Comme le rappelle dans un entretien au Monde Nathalie Bréda, chercheuse à l’Institut national de recherche pour l’agriculture, l’alimentation et l’environnement (Inrae), d’autres phénomènes indépendants des conditions climatiques peuvent aussi jouer sur les modifications du feuillage des arbres en plein été. Elle cite les attaques de chenilles sur les marronniers, qui mènent au dessèchement de leurs feuilles. À l’inverse, les fortes chaleurs peuvent aussi favoriser le développement d’autres insectes comme les scolytes, responsables d’attaques massives sur les épicéas de l’est de la France (notre article).

«Une très forte accélération de la mortalité des arbres»

Hêtres, bouleaux, sapins, saules… Les essences les moins adaptées aux fortes chaleurs sont les plus exposées à ce jaunissement et ces pertes de feuilles précoces. Pour Aurélie Gousset, les arbres impactés sont «en théorie» capables de refaire des feuilles d’ici l’automne : «C’est intéressant pour reconstituer des stocks pour l’hiver [avec la photosynthèse, les feuilles produisent des sucres qui nourrissent la plante, NDLR], mais cela leur ferait aussi utiliser beaucoup d’énergie».

D’autant que ces pertes anormales de feuilles jouent aussi sur leur santé puisqu’ils «perdent l’outil qui leur permettent de se nourrir», détaille Isabelle Chuine : «La photosynthèse s’arrête, et la plante séquestre moins de dioxyde de carbone [un des principaux gaz responsables du réchauffement climatique, NDLR]». Le manque d’eau chronique peut aussi conduire à des entrées d’air qui détériorent les vaisseaux conducteurs de l’arbre, conduisant à terme à des pertes de branches (qui ne sont plus alimentées) voire à la mort de l’arbre.

«Si les étés chauds et secs se poursuivent, la probabilité d’avoir des dépérissements massifs de forêts est importante»

Tous les arbres impactés par la sécheresse et les fortes chaleurs de ces dernières semaines ne sont pas condamnés, mais la répétition et l’intensification de ces phénomènes liés au changement climatique les fragilisent de plus en plus. «Si cela continue d’année en année, ils vont manquer de réserves, produire moins de feuilles, s’épuiser et aller vers une mort lente», avertit Isabelle Chuine. La canicule de ce mois d’août – un «épisode exceptionnel» par sa durée et son intensité, selon Météo-France – intervient après une première vague de chaleur d’ampleur au début de l’été (notre article).

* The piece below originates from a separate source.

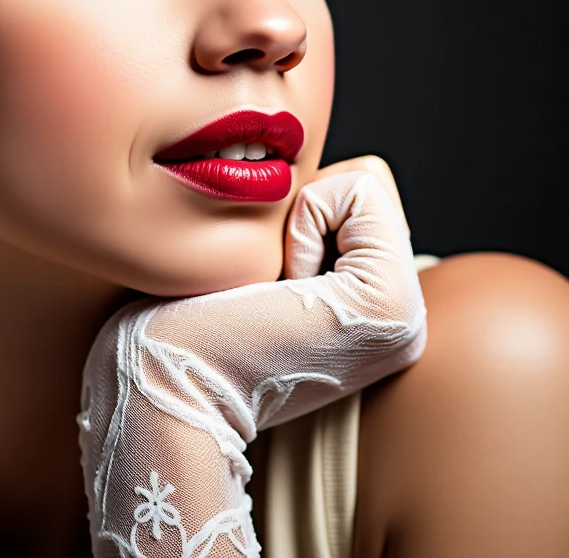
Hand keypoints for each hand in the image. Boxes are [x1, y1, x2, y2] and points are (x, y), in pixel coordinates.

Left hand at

«Si les étés chauds et secs se poursuivent, la probabilité d’avoir des dépérissements massifs de forêts est importante», confirme Aurélie Gousset. Et cette répétition d’événements climatiques extrêmes «s’ajoute à un effet cocktail d’autres stress, liés au microplastiques, aux pollutions azotées, au tassement des sols par les engins forestiers», liste Marc-André Selosse.

Le dernier inventaire forestier national publié en octobre 2024 met en lumière «une très forte accélération de la mortalité des arbres» en France métropolitaine, qui a doublé en l’espace de dix ans. Si les espèces végétales peuvent évoluer pour s’adapter à cette nouvelle donne, «il n’est pas certain que la vitesse d’acclimatation des arbres soit suffisante face à la rapidité de la crise climatique», alerte dans Le Monde Nathalie Bréda. Des expérimentations sont en cours partout en France pour mieux connaître et favoriser les essences les plus résistantes au bouleversement climatique qui ne fait que commencer.